Congrats McAllister!  glad to see you're doing what you want to do. :cheers:


----------



## Ex-Dragoon (26 Feb 2006)

Well done McAllister! Keep us in the loop when you can.


----------



## Kirkhill (26 Feb 2006)

Best of luck McAllister.

Cheers.


----------



## tomahawk6 (26 Feb 2006)

Good luck McAllister, I'm sure your family is both proud and at the same time wondering where they went wrong. 8)

Seriously the Marines have great training, great people and you get paid to do it. To have just an opportunity for Scout Sniper School - priceless.


----------



## CAL (26 Feb 2006)

Congrats.


----------



## PJ D-Dog (26 Feb 2006)

Congrats....Devil Dog.  This is the type of stuff you always wanted....a far cry from the woods of BC.  Send me your number so that I can give you a call.

PJ D-Dog


----------



## scm77 (1 Mar 2006)

Congratulations McAllister!


----------



## Guy. E (1 Mar 2006)

Getting payed to learn to spy/ kill people  ;D 

Congratulations  

Where else but the armed forces?


----------



## McAllister (11 Mar 2006)

Well, good news. They put me in the scout/sniper platoon. Its awesome. That last remains of the 'old' corps. Marines know what that entails. They're gonna train me as a scout and spotter and after the Fallujah deployment's done in a year or so I got to the famous 13-week scout sniper course and be a full blown scout/sniper (M.O.S. changes from 0311 to 8541).

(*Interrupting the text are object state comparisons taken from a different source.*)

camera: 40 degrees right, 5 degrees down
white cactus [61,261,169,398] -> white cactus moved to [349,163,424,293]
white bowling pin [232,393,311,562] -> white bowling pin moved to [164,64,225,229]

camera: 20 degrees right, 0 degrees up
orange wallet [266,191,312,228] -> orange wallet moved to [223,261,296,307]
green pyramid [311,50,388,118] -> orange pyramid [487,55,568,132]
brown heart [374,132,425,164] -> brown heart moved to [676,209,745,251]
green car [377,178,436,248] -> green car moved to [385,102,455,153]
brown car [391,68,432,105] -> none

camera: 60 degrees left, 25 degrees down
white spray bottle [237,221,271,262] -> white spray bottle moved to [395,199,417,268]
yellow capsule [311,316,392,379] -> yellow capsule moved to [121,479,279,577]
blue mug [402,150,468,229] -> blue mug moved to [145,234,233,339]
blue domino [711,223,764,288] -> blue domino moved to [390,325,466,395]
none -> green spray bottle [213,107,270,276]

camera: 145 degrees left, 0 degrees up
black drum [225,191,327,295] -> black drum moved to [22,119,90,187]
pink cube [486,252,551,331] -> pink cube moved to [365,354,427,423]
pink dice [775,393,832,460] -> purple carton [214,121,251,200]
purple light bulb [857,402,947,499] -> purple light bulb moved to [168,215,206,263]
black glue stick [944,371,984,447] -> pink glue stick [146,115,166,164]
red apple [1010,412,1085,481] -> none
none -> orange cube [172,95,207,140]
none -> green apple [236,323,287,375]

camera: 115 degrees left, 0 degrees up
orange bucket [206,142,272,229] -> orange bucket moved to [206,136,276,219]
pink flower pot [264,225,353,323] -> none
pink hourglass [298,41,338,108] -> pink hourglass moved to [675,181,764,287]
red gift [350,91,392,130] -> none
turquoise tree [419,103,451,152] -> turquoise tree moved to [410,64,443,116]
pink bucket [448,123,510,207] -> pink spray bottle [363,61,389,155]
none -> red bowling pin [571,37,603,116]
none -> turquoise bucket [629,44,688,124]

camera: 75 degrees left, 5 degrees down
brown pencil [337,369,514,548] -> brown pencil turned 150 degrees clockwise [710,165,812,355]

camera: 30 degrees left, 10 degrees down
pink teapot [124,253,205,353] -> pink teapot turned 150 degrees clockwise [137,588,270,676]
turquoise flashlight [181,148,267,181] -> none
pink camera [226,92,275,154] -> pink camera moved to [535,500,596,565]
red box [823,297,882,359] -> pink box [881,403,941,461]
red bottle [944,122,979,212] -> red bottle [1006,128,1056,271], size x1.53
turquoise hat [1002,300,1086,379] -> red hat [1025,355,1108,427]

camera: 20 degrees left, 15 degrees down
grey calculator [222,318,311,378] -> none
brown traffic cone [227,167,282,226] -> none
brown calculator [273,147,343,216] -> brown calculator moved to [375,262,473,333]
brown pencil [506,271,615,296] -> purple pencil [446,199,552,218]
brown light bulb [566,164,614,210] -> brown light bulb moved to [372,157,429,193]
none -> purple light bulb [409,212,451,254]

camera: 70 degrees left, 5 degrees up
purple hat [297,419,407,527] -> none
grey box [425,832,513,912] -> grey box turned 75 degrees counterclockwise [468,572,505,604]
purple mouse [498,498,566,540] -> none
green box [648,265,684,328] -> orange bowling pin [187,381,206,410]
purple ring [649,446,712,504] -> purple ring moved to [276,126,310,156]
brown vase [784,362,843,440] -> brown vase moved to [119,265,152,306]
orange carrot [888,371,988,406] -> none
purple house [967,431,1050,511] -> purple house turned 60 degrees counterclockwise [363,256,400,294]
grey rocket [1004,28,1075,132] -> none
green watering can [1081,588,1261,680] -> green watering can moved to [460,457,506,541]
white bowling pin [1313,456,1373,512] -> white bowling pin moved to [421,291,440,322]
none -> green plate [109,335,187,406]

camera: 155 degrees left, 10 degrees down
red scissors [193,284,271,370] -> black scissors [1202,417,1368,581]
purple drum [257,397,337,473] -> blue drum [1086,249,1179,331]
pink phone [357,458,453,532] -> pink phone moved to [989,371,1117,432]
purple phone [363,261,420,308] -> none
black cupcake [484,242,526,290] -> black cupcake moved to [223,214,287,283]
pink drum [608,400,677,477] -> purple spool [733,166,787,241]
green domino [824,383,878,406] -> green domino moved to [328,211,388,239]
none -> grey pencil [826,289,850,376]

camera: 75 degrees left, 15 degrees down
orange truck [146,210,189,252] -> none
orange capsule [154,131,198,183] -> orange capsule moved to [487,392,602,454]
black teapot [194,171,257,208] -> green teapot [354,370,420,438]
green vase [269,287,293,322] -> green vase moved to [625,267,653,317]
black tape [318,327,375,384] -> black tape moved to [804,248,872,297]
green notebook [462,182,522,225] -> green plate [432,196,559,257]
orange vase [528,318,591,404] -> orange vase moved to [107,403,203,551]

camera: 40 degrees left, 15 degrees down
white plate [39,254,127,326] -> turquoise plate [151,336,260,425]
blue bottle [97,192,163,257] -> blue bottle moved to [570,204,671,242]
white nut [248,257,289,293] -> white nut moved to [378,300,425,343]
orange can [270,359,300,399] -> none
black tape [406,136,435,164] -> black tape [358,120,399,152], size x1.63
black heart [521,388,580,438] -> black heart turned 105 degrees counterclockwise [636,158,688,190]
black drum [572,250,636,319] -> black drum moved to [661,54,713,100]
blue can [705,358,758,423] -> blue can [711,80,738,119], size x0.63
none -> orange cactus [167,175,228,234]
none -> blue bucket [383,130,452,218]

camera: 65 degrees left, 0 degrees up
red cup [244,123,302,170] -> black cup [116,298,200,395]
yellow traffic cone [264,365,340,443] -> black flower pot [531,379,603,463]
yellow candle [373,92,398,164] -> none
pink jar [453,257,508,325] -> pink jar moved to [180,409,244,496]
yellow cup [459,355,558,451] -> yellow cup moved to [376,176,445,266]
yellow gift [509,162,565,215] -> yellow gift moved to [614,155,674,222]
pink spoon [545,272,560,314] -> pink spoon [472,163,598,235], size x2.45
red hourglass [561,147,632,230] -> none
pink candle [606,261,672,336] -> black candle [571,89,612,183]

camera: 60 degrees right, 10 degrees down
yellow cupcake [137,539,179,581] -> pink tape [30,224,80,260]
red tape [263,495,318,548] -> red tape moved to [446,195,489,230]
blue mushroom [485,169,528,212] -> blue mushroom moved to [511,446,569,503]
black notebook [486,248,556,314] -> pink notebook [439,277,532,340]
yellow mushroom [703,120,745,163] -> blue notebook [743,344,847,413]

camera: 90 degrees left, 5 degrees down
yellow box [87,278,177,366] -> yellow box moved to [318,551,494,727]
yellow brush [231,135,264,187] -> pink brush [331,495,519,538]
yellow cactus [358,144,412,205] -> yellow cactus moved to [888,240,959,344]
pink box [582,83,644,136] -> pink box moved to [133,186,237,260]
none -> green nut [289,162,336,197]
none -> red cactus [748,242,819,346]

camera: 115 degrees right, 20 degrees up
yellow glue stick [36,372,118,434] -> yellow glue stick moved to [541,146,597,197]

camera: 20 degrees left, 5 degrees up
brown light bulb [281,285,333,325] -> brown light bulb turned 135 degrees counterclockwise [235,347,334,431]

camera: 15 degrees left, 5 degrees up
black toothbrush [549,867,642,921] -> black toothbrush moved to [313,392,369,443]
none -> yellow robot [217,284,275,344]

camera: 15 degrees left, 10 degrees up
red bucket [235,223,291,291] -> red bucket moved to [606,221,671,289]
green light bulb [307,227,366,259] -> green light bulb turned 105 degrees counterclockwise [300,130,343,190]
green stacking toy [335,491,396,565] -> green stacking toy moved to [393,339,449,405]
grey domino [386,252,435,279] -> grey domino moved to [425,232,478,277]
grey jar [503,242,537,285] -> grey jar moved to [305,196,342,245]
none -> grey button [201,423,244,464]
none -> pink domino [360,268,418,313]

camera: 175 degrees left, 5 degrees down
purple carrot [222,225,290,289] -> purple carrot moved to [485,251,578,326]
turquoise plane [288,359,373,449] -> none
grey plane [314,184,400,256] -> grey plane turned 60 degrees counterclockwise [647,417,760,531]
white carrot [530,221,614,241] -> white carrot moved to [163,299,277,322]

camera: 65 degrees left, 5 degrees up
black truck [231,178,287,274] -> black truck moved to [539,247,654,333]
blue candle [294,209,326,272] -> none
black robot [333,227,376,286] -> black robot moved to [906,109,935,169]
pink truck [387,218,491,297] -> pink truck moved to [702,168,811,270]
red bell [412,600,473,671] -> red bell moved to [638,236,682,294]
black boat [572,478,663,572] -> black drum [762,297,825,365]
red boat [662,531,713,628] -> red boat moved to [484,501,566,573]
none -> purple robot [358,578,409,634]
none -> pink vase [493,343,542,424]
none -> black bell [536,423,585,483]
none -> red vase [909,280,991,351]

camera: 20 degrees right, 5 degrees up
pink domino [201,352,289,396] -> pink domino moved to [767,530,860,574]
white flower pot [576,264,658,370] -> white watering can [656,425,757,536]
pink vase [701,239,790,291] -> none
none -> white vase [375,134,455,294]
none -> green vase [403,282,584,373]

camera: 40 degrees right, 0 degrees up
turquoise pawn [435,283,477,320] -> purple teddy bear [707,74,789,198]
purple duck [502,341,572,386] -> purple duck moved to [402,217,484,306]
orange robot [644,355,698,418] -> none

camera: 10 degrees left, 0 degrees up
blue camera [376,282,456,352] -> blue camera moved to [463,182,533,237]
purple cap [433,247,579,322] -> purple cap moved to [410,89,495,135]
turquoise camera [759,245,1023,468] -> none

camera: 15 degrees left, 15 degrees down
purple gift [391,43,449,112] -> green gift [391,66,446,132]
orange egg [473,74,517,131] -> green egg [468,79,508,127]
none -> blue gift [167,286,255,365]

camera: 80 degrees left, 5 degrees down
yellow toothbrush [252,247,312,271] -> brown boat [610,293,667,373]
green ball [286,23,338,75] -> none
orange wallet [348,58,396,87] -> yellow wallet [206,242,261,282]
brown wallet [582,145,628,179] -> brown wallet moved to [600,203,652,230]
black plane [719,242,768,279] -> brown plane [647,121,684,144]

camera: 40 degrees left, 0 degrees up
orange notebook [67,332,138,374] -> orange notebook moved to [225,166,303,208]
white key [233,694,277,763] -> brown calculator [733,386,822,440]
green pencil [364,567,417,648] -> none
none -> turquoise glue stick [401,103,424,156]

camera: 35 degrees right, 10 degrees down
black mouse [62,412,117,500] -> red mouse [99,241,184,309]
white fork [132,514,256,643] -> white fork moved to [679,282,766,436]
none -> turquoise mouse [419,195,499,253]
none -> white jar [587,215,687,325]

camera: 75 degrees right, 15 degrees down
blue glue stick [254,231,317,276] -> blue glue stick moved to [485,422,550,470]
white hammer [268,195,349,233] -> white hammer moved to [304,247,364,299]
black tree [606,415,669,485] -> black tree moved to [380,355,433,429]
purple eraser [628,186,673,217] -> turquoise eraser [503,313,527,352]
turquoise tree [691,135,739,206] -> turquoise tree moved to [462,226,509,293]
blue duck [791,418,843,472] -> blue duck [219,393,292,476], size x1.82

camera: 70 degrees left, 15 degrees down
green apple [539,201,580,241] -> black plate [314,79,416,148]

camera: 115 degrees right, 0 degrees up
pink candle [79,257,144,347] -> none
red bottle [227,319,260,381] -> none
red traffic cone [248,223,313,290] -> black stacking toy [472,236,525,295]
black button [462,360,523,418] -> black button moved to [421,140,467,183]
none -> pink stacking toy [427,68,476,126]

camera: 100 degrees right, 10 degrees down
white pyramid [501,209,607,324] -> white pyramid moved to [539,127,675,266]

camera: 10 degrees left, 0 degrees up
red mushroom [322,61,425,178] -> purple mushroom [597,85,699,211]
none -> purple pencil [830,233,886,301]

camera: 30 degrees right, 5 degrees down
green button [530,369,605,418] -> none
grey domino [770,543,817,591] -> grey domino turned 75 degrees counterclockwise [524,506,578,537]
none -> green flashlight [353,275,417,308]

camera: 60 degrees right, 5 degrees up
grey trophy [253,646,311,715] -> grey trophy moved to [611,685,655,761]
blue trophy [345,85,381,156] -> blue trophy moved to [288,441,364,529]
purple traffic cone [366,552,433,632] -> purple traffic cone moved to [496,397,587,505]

Got my work cut out for me. I'm pretty boot and they put me here right out of the School of Infantry based on my good PFT, GT, and rifle scores. I'm gonna get 'broke off'.  Good. Bout' time, I say.


----------



## Springroll (11 Mar 2006)

Congratulations and the best of luck to you!!!


----------



## Sh0rtbUs (11 Mar 2006)

Im jealous, congrats and be sure to keep us updated.


----------



## MikeL (11 Mar 2006)

Congrats on everything. Your doing stuff that most people can only dream of doing.

Good luck in STA an Iraq McAllister.


----------